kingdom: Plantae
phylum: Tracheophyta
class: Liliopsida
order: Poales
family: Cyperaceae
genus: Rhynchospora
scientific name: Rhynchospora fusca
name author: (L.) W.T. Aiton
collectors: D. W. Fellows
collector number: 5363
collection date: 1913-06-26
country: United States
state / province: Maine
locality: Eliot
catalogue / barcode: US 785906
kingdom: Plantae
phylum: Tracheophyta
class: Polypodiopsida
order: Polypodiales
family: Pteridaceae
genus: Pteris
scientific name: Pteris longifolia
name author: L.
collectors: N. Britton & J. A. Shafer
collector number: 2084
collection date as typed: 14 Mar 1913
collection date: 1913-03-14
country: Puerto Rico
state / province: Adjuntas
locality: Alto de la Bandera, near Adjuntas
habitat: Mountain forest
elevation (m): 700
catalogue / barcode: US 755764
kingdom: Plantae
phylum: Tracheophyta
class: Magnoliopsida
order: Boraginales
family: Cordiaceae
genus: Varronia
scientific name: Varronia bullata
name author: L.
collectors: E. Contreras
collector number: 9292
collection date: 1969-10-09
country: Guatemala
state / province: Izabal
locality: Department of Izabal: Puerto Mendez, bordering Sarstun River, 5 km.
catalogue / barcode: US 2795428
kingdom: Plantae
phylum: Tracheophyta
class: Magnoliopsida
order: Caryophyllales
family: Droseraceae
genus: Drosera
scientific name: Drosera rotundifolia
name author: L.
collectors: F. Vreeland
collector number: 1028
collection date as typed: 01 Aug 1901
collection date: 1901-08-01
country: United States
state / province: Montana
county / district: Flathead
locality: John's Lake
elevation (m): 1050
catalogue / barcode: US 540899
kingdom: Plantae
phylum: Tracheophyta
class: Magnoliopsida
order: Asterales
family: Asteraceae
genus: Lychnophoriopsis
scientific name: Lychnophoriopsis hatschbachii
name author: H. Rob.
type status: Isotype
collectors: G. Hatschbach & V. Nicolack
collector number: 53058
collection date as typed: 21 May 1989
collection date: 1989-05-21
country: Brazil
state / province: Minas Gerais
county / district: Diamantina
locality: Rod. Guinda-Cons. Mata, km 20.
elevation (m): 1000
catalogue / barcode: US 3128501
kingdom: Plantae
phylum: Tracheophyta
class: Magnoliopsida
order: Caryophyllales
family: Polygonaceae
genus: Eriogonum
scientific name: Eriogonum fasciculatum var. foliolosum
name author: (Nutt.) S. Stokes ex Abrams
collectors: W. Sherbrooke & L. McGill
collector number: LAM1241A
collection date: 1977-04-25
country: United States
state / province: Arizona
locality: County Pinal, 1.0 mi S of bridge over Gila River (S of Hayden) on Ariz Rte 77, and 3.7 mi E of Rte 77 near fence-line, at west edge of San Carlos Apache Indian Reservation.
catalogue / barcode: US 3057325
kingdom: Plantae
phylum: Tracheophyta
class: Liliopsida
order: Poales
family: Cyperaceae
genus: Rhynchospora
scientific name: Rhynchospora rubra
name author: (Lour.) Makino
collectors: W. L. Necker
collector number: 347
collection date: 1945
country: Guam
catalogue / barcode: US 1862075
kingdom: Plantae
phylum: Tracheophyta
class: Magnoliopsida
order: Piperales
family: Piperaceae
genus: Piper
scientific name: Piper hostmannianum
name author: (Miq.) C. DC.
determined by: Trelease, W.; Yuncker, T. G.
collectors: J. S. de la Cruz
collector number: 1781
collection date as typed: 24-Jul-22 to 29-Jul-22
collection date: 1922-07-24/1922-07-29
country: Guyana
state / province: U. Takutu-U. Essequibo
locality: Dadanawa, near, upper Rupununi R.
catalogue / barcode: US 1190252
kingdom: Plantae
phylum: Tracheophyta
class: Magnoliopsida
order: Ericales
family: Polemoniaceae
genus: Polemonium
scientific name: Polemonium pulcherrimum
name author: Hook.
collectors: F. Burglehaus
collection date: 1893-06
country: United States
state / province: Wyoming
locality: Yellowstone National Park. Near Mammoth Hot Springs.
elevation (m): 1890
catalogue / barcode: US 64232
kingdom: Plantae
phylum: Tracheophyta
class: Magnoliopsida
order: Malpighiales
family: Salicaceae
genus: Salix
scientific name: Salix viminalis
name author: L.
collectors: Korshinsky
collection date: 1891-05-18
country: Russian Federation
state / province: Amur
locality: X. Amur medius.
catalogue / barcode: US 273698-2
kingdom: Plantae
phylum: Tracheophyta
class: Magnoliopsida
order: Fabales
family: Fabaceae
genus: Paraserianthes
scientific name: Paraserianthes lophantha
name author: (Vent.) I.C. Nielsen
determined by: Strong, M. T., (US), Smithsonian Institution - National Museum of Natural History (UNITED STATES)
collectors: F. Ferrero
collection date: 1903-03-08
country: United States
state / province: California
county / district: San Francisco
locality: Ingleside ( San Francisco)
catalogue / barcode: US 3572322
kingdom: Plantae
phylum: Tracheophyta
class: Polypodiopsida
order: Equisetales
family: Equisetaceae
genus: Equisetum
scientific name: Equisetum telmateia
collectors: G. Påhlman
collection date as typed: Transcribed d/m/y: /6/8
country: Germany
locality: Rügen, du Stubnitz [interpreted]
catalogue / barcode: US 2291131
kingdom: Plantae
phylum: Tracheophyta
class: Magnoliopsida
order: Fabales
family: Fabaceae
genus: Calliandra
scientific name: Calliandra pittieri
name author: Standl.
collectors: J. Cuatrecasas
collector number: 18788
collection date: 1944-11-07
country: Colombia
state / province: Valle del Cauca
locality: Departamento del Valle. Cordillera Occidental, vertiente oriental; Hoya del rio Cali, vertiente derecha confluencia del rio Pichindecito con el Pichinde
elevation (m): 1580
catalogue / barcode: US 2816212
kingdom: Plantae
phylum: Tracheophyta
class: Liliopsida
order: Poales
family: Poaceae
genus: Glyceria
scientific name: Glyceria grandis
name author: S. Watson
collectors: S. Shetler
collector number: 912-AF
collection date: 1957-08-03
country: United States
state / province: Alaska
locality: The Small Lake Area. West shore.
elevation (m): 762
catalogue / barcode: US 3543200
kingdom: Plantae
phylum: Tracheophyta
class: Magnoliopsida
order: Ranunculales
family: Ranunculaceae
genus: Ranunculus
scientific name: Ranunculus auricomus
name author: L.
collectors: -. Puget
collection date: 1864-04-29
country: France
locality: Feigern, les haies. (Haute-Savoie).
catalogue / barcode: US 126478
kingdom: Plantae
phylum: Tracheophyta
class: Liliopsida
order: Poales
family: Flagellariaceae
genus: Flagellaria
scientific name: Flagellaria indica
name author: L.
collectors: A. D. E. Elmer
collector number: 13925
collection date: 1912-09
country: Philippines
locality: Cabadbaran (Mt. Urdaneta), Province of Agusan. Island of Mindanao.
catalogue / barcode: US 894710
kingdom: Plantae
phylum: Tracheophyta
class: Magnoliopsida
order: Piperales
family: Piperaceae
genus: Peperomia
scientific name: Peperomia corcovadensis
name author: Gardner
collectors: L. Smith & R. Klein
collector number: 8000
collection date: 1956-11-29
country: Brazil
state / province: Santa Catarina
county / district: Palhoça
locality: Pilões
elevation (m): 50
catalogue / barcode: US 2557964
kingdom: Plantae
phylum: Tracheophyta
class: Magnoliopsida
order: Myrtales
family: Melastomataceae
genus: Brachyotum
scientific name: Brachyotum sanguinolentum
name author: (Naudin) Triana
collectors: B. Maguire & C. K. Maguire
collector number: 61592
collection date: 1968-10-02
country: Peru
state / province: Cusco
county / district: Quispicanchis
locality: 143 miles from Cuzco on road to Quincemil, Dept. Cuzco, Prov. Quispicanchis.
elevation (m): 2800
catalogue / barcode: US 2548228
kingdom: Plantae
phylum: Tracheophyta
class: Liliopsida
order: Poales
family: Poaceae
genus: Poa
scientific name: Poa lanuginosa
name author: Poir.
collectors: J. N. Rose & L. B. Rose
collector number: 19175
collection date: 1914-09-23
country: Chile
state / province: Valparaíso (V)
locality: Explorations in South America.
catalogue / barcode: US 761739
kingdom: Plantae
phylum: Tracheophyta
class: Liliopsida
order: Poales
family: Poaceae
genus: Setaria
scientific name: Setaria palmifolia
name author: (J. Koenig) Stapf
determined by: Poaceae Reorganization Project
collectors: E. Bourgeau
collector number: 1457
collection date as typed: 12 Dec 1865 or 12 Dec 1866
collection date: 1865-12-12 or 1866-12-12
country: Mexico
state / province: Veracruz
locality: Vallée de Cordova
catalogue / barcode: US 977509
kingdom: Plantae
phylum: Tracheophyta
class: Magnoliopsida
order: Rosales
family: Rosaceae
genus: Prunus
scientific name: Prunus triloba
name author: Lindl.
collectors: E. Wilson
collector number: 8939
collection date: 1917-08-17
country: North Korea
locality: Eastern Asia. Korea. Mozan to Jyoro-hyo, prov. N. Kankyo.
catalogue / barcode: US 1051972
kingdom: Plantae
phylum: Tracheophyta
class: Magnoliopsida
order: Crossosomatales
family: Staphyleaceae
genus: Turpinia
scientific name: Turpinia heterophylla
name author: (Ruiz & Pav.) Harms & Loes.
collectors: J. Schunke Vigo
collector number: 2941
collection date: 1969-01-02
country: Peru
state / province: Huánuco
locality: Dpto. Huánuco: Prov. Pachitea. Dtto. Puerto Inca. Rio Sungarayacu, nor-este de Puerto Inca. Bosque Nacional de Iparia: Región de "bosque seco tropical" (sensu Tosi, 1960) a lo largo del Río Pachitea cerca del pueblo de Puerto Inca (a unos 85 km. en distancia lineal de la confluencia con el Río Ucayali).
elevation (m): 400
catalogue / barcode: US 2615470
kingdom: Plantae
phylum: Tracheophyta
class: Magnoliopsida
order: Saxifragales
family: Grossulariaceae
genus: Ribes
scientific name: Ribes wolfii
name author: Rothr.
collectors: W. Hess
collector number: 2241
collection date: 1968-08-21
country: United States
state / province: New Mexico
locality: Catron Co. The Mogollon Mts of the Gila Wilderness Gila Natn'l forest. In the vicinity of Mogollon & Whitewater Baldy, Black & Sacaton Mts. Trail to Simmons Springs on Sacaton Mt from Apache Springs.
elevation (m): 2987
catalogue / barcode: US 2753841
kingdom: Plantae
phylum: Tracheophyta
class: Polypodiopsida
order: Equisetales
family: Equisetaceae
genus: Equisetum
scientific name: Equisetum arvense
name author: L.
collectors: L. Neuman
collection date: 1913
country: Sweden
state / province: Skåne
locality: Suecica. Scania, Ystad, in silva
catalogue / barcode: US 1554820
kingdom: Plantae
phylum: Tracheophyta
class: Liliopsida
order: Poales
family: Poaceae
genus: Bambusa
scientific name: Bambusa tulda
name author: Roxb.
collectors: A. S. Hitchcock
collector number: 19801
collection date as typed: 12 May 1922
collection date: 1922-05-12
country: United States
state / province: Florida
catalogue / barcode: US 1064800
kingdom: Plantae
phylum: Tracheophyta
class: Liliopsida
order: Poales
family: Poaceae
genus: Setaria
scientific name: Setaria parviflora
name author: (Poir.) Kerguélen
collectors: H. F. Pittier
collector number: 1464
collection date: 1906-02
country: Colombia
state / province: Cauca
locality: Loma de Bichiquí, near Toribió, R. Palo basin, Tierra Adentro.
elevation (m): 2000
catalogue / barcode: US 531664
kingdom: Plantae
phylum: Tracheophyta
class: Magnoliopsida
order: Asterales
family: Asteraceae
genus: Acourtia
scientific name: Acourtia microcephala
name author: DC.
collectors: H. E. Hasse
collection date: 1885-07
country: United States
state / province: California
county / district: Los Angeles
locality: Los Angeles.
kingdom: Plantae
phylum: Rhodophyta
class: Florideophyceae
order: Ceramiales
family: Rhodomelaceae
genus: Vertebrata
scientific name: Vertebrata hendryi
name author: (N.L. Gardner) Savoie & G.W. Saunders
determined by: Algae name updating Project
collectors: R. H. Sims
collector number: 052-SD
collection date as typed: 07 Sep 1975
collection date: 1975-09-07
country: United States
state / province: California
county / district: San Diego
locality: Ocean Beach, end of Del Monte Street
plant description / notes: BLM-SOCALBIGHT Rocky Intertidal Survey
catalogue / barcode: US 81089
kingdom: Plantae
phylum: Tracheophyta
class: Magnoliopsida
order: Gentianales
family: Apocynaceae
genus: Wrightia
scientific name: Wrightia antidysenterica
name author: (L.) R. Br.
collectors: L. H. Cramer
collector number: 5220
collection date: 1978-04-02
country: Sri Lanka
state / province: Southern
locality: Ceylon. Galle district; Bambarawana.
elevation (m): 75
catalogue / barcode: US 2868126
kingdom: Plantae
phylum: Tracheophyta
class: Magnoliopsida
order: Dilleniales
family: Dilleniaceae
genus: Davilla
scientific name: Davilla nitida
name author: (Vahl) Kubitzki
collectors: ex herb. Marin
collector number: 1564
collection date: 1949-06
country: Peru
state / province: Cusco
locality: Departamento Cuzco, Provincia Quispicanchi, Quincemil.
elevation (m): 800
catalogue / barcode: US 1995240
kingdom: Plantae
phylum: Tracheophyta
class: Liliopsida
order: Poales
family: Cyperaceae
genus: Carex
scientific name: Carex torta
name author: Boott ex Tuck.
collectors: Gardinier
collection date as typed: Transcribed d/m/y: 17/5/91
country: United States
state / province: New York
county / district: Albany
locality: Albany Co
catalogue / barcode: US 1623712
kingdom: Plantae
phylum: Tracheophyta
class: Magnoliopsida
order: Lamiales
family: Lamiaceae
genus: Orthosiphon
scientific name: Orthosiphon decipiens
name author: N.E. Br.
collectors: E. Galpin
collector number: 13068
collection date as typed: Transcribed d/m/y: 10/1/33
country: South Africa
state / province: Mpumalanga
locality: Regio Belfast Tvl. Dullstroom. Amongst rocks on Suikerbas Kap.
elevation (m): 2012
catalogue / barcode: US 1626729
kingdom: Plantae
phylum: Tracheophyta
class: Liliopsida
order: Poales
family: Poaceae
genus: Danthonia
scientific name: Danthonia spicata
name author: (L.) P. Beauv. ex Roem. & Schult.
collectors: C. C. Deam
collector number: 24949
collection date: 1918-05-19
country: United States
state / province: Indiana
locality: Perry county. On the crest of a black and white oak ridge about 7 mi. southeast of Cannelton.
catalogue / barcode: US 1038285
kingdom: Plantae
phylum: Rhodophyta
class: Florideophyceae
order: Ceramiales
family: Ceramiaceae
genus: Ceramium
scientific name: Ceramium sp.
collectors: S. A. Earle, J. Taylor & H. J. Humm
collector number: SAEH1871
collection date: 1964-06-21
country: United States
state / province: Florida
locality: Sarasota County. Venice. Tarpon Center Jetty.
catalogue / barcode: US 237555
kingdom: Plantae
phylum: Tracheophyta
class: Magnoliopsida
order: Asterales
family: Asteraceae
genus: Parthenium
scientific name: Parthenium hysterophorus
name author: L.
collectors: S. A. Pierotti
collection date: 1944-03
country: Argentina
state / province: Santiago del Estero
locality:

┄┄┄┄┄┄┄┄┄┄

Gib die Zeilen der Liste oben von der Zeile mit „country: North Korea“ bis zur Zeile mit „name author: (Ruiz & Pav.) Harms & Loes.“ (beide eingeschlossen) als JSON-Liste von Zeichenketten wieder. Jede Zeile wird ein eigener Eintrag, Leerzeilen fallen weg.

#### Lösung:
[
  "country: North Korea",
  "locality: Eastern Asia. Korea. Mozan to Jyoro-hyo, prov. N. Kankyo.",
  "catalogue / barcode: US 1051972",
  "kingdom: Plantae",
  "phylum: Tracheophyta",
  "class: Magnoliopsida",
  "order: Crossosomatales",
  "family: Staphyleaceae",
  "genus: Turpinia",
  "scientific name: Turpinia heterophylla",
  "name author: (Ruiz & Pav.) Harms & Loes."
]